Apart from the pictures, every entry below should be repeated exactly.

_ENTRIES SHOWN_.
━━━━━━━━━━━━━━━━

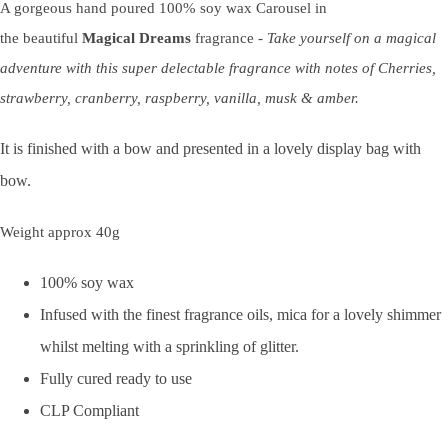
A gorgeous hand poured 100% soy wax Carousel in
the beautiful
Magical Dreams
fragrance -
Take yourself on a magical
adventure with this super delectable fragrance with notes of Cherries,
strawberry, cranberry, raspberry, vanilla, musk & amber.
It is finished with a bow and presented in a lovely display bag with
bow.
Weight approx 40g
100% soy wax
Infused with the finest fragrance oils, mica for a lovely shimmer
whilst melting with a sprinkling of glitter.
Fully cured ready to use
CLP Compliant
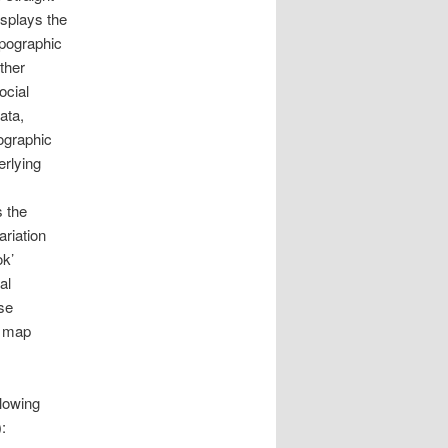
splays the
opographic
rther
ocial
ata,
ographic
erlying
s the
ariation
ok’
al
se
s map
llowing
:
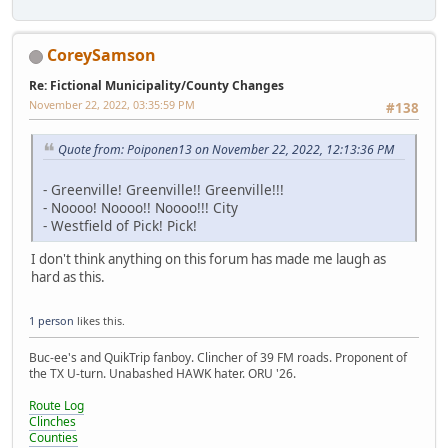
CoreySamson
Re: Fictional Municipality/County Changes
November 22, 2022, 03:35:59 PM
#138
Quote from: Poiponen13 on November 22, 2022, 12:13:36 PM
- Greenville! Greenville!! Greenville!!!
- Noooo! Noooo!! Noooo!!! City
- Westfield of Pick! Pick!
I don't think anything on this forum has made me laugh as
hard as this.
1 person
likes this.
Buc-ee's and QuikTrip fanboy. Clincher of 39 FM roads. Proponent of
the TX U-turn. Unabashed HAWK hater. ORU '26.
Route Log
Clinches
Counties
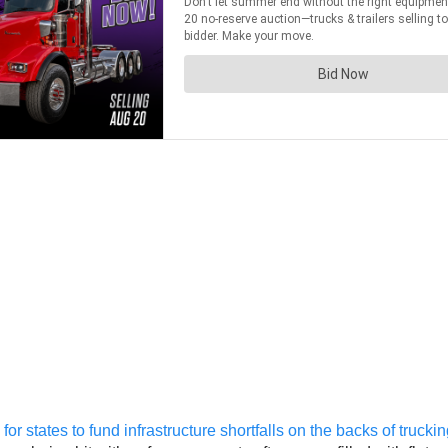
or states to fund infrastructure shortfalls on the backs of truck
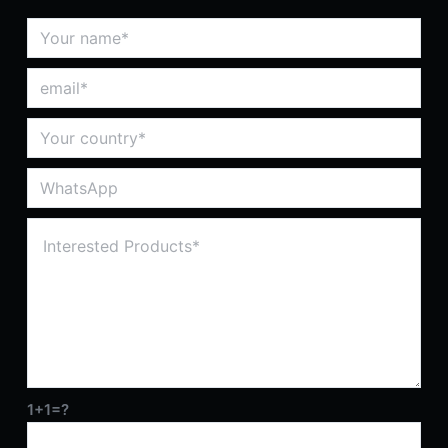
1+1=?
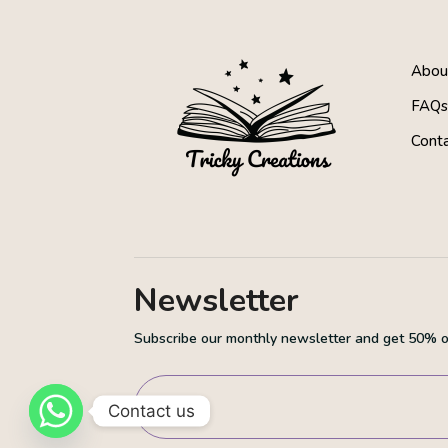
About
FAQ
Cont
Newsletter
Subscribe our monthly newsletter and get 50% of
Contact us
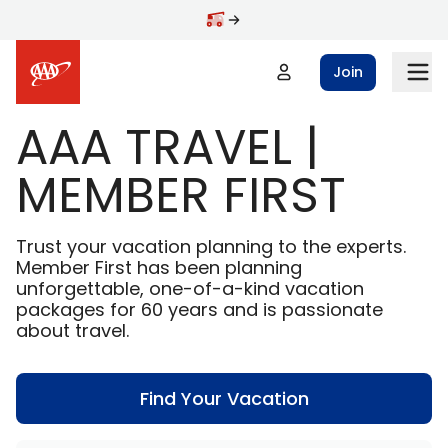
Skip to main content
Join
AAA TRAVEL |
MEMBER FIRST
Trust your vacation planning to the experts.
Member First has been planning
unforgettable, one-of-a-kind vacation
packages for 60 years and is passionate
about travel.
Find Your Vacation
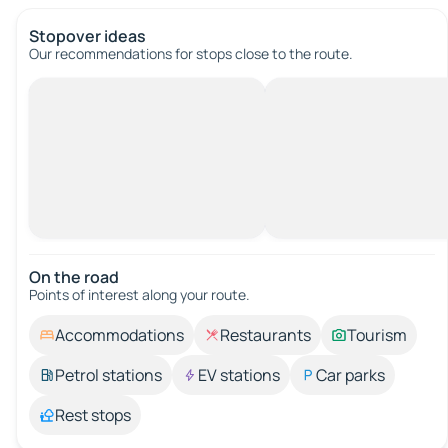
Stopover ideas
Our recommendations for stops close to the route.
On the road
Points of interest along your route.
Accommodations
Restaurants
Tourism
Petrol stations
EV stations
Car parks
Rest stops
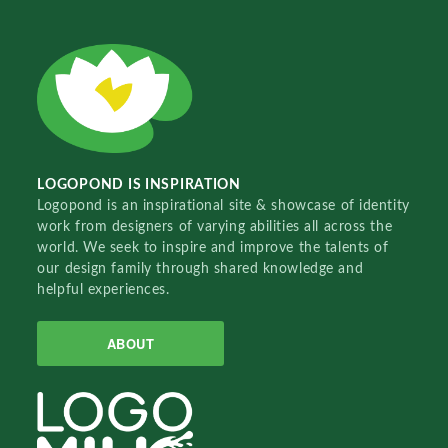
LOGOPOND IS INSPIRATION
Logopond is an inspirational site & showcase of identity
work from designers of varying abilities all across the
world. We seek to inspire and improve the talents of
our design family through shared knowledge and
helpful experiences.
ABOUT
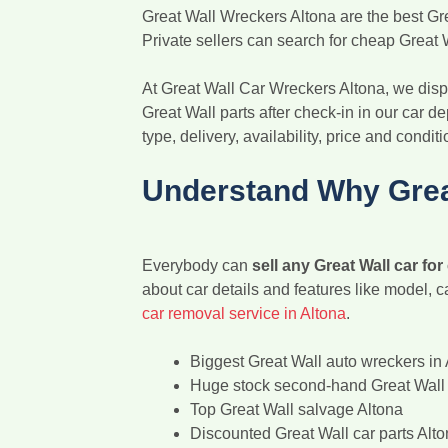
Great Wall Wreckers Altona are the best Gre
Private sellers can search for cheap Great W
At Great Wall Car Wreckers Altona, we dispo
Great Wall parts after check-in in our car de
type, delivery, availability, price and conditi
Understand Why Grea
Everybody can
sell any Great Wall car for
about car details and features like model, c
car removal service in Altona
.
Biggest Great Wall auto wreckers in 
Huge stock second-hand Great Wall 
Top Great Wall salvage Altona
Discounted Great Wall car parts Alt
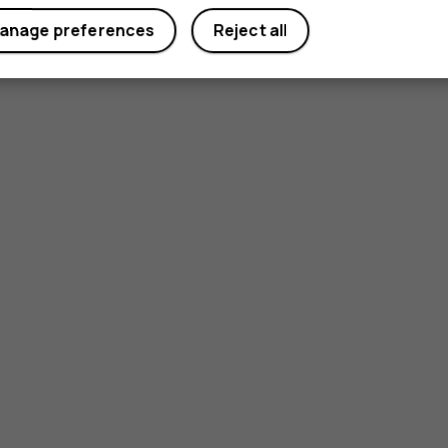
anage preferences
Reject all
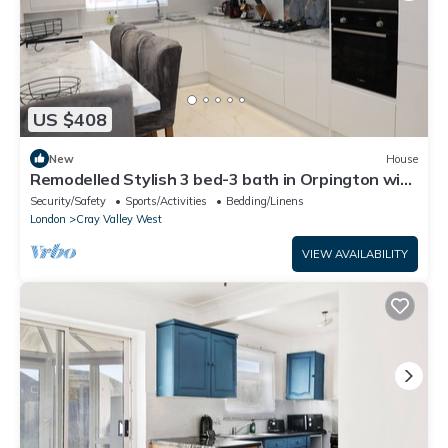
US $408
New
House
Remodelled Stylish 3 bed-3 bath in Orpington with
garden. 10 mins to Bromley
Security/Safety
Sports/Activities
Bedding/Linens
London
Cray Valley West
VIEW AVAILABILITY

━━━━━━━━━━━━━━━━

_SOLUTION TO THE EXERCISE_.
A gorgeous hand poured 100% soy wax Carousel in
the beautiful
Magical Dreams
fragrance -
Take yourself on a magical
adventure with this super delectable fragrance with notes of Cherries,
strawberry, cranberry, raspberry, vanilla, musk & amber.
It is finished with a bow and presented in a lovely display bag with
bow.
Weight approx 40g
100% soy wax
Infused with the finest fragrance oils, mica for a lovely shimmer
whilst melting with a sprinkling of glitter.
Fully cured ready to use
CLP Compliant
splays the
opographic
rther
ocial
ata,
ographic
erlying
s the
ariation
ok’
al
se
s map
llowing
:
CoreySamson
Re: Fictional Municipality/County Changes
November 22, 2022, 03:35:59 PM
#138
Quote from: Poiponen13 on November 22, 2022, 12:13:36 PM
- Greenville! Greenville!! Greenville!!!
- Noooo! Noooo!! Noooo!!! City
- Westfield of Pick! Pick!
I don't think anything on this forum has made me laugh as
hard as this.
1 person
likes this.
Buc-ee's and QuikTrip fanboy. Clincher of 39 FM roads. Proponent of
the TX U-turn. Unabashed HAWK hater. ORU '26.
Route Log
Clinches
Counties
or states to fund infrastructure shortfalls on the backs of truck
1+1=?
About
FAQ
Cont
Newsletter
Subscribe our monthly newsletter and get 50% of
Contact us
Skip to main content
Join
AAA TRAVEL |
MEMBER FIRST
Trust your vacation planning to the experts.
Member First has been planning
unforgettable, one-of-a-kind vacation
packages for 60 years and is passionate
about travel.
Find Your Vacation
Stopover ideas
Our recommendations for stops close to the route.
On the road
Points of interest along your route.
Accommodations
Restaurants
Tourism
Petrol stations
EV stations
Car parks
Rest stops
LOGOPOND IS INSPIRATION
Logopond is an inspirational site & showcase of identity
work from designers of varying abilities all across the
world. We seek to inspire and improve the talents of
our design family through shared knowledge and
helpful experiences.
ABOUT
Great Wall Wreckers Altona are the best Gre
Private sellers can search for cheap Great W
At Great Wall Car Wreckers Altona, we dispo
Great Wall parts after check-in in our car de
type, delivery, availability, price and conditi
Understand Why Grea
Everybody can
sell any Great Wall car for
about car details and features like model, c
car removal service in Altona
.
Biggest Great Wall auto wreckers in 
Huge stock second-hand Great Wall 
Top Great Wall salvage Altona
Discounted Great Wall car parts Alt
anage preferences
Reject all
US $408
New
House
Remodelled Stylish 3 bed-3 bath in Orpington with
garden. 10 mins to Bromley
Security/Safety
Sports/Activities
Bedding/Linens
London
Cray Valley West
VIEW AVAILABILITY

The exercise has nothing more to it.